**Dataset entries**
----------------------------------------

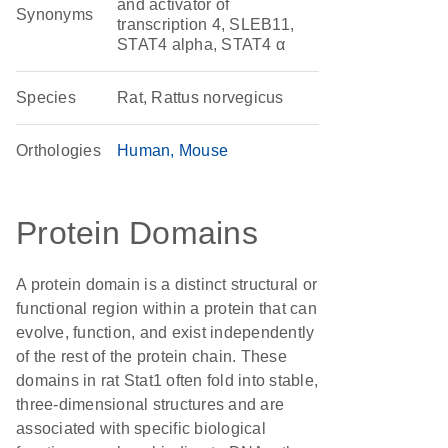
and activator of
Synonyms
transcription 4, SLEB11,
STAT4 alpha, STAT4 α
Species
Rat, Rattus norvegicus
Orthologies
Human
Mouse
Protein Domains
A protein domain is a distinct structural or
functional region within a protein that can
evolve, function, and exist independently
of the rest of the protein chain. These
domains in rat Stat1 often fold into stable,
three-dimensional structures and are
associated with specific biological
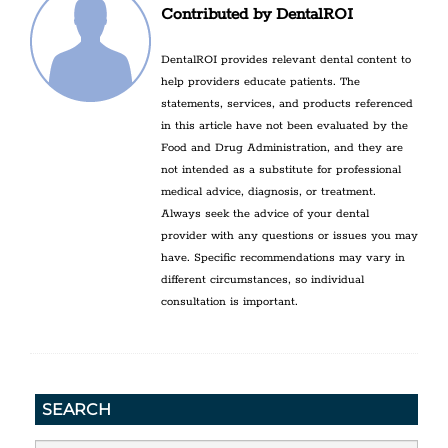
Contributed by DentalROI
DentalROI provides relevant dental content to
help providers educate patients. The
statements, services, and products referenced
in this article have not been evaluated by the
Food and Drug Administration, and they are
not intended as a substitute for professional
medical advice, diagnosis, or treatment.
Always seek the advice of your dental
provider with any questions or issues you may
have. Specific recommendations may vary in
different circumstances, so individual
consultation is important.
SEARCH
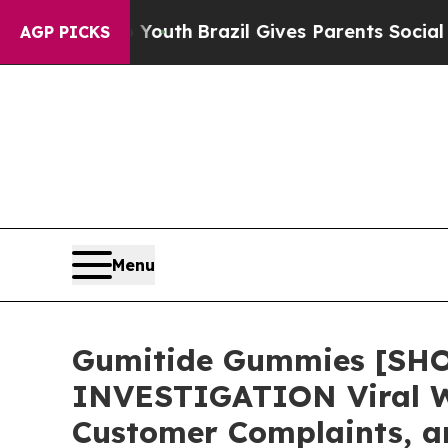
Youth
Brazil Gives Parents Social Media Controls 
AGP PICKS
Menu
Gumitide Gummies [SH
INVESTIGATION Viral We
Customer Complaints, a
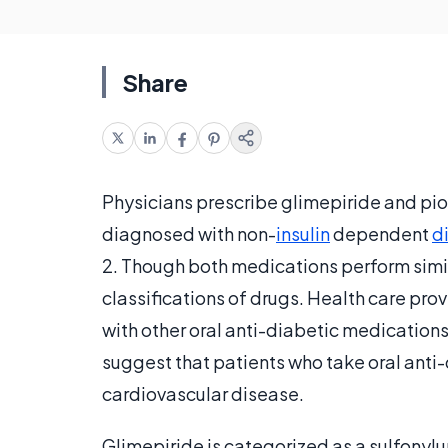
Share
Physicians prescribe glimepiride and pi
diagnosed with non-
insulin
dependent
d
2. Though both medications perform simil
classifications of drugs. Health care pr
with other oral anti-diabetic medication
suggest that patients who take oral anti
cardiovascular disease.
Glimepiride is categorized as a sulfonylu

----------------------------------------

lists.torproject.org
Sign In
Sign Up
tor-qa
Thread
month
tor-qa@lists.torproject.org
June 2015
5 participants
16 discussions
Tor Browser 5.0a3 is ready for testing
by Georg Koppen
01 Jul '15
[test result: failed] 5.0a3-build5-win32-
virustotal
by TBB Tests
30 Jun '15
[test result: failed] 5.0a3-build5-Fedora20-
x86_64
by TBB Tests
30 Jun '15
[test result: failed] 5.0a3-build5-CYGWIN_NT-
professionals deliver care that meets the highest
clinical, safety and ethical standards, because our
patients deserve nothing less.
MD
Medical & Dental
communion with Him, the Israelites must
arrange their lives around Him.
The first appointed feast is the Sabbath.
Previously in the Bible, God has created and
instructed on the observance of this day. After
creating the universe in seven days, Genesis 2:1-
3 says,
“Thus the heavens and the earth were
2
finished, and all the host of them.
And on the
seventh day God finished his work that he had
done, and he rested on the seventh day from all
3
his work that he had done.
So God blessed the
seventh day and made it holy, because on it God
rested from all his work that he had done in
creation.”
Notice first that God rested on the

----------------------------------------

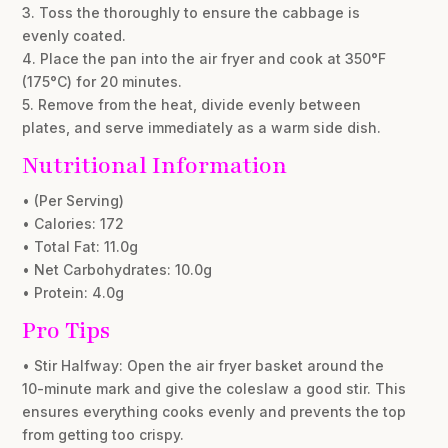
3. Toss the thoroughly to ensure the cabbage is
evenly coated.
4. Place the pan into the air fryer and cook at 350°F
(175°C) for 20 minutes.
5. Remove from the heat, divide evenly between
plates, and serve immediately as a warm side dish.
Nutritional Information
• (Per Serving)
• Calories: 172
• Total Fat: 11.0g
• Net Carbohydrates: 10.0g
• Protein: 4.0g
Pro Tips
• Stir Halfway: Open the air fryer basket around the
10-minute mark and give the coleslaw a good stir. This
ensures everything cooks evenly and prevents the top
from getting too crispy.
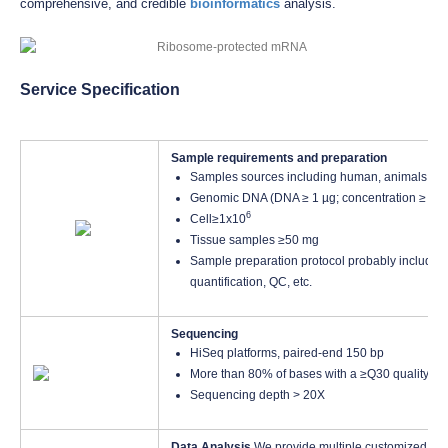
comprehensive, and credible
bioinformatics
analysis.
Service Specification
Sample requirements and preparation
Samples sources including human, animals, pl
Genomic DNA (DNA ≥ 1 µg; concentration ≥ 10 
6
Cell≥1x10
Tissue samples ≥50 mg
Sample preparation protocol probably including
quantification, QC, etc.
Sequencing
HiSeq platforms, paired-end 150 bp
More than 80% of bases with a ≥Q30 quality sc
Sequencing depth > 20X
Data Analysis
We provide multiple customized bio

----------------------------------------

**About this exercise**
Give exactly the lines above that run from the line with "and activator of" to the line with "cardiovascular disease.", both included, leaving every picture out.

**Answer box**
and activator of
Synonyms
transcription 4, SLEB11,
STAT4 alpha, STAT4 α
Species
Rat, Rattus norvegicus
Orthologies
Human
Mouse
Protein Domains
A protein domain is a distinct structural or
functional region within a protein that can
evolve, function, and exist independently
of the rest of the protein chain. These
domains in rat Stat1 often fold into stable,
three-dimensional structures and are
associated with specific biological
Contributed by DentalROI
DentalROI provides relevant dental content to
help providers educate patients. The
statements, services, and products referenced
in this article have not been evaluated by the
Food and Drug Administration, and they are
not intended as a substitute for professional
medical advice, diagnosis, or treatment.
Always seek the advice of your dental
provider with any questions or issues you may
have. Specific recommendations may vary in
different circumstances, so individual
consultation is important.
SEARCH
Youth
Brazil Gives Parents Social Media Controls 
AGP PICKS
Menu
Gumitide Gummies [SH
INVESTIGATION Viral We
Customer Complaints, a
Share
Physicians prescribe glimepiride and pi
diagnosed with non-
insulin
dependent
d
2. Though both medications perform simil
classifications of drugs. Health care pr
with other oral anti-diabetic medication
suggest that patients who take oral anti
cardiovascular disease.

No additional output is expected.